The task:
In the excerpt about visiting Carlsbad, what is the name of the NPS ranger who walks through the Big Room with the group?

Excerpt:
%%

As we travel, we note Mr. Magoo’s fingerprints all over the place. He sure gets around. His reputation for
incompetence, chaos and mayhem must NOT precede him.
We visited Jewel
Cave two years ago. Touring that cave, I
descended via elevator, circled a room around size of our kitchen and rode the
elevator back up to the surface, having explored the extent of their handicap
accessible space. Thus primed, I don’t
expect much from Carlsbad.
I roll into the
cavern. Wow! The expanse before me shocks me. Taken aback, after a moment I see that Carlsbad’s
accessible trail dwarfs some entire caves I’ve visited. We explore the Big Room and meet up with
Virginia, the NPS ranger who led the boys’ tour this morning. Virginia walks along with us, providing our
own private tour of Carlsbad. She took
this job as a fluke one summer, concerned about working underground. Her fears evaporated as she found her soul in
the cavern; she has never left.

%%

Information supplied:
%%

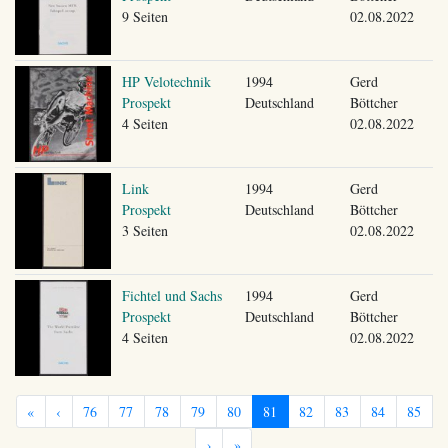
9 Seiten
02.08.2022
HP Velotechnik
1994
Gerd
Prospekt
Deutschland
Böttcher
4 Seiten
02.08.2022
Link
1994
Gerd
Prospekt
Deutschland
Böttcher
3 Seiten
02.08.2022
Fichtel und Sachs
1994
Gerd
Prospekt
Deutschland
Böttcher
4 Seiten
02.08.2022
«
‹
76
77
78
79
80
81
82
83
84
85
›
»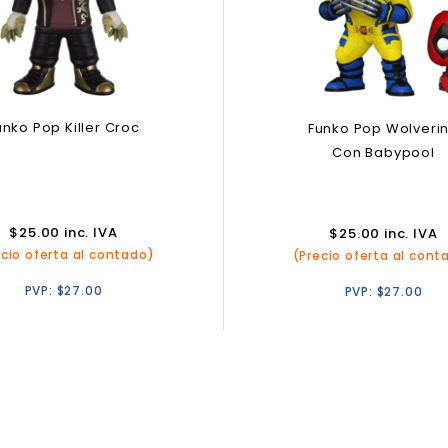
unko Pop Killer Croc
Funko Pop Wolveri
Con Babypool
$
25.00
inc. IVA
$
25.00
inc. IVA
ecio oferta al contado)
(Precio oferta al cont
PVP:
$
27.00
PVP:
$
27.00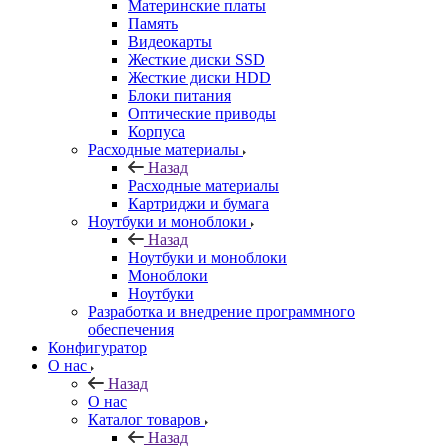
Материнские платы
Память
Видеокарты
Жесткие диски SSD
Жесткие диски HDD
Блоки питания
Оптические приводы
Корпуса
Расходные материалы
Назад
Расходные материалы
Картриджи и бумага
Ноутбуки и моноблоки
Назад
Ноутбуки и моноблоки
Моноблоки
Ноутбуки
Разработка и внедрение программного
обеспечения
Конфигуратор
О нас
Назад
О нас
Каталог товаров
Назад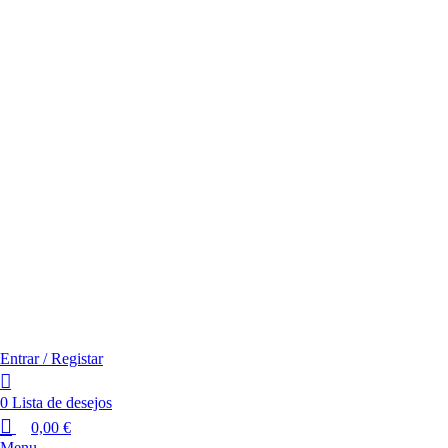
Entrar / Registar
0
Lista de desejos
0,00
€
Menu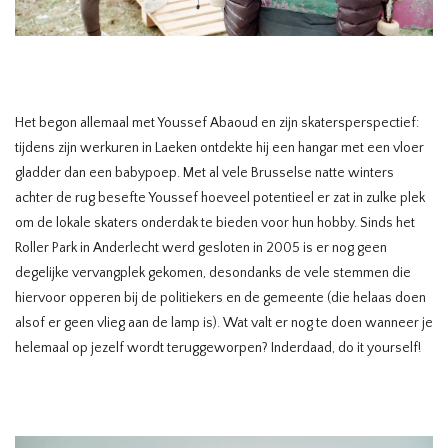
Het begon allemaal met Youssef Abaoud en zijn skatersperspectief:
tijdens zijn werkuren in Laeken ontdekte hij een hangar met een vloer
gladder dan een babypoep. Met al vele Brusselse natte winters
achter de rug besefte Youssef hoeveel potentieel er zat in zulke plek
om de lokale skaters onderdak te bieden voor hun hobby. Sinds het
Roller Park in Anderlecht werd gesloten in 2005 is er nog geen
degelijke vervangplek gekomen, desondanks de vele stemmen die
hiervoor opperen bij de politiekers en de gemeente (die helaas doen
alsof er geen vlieg aan de lamp is). Wat valt er nog te doen wanneer je
helemaal op jezelf wordt teruggeworpen? Inderdaad, do it yourself!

%%

Task output:
Virginia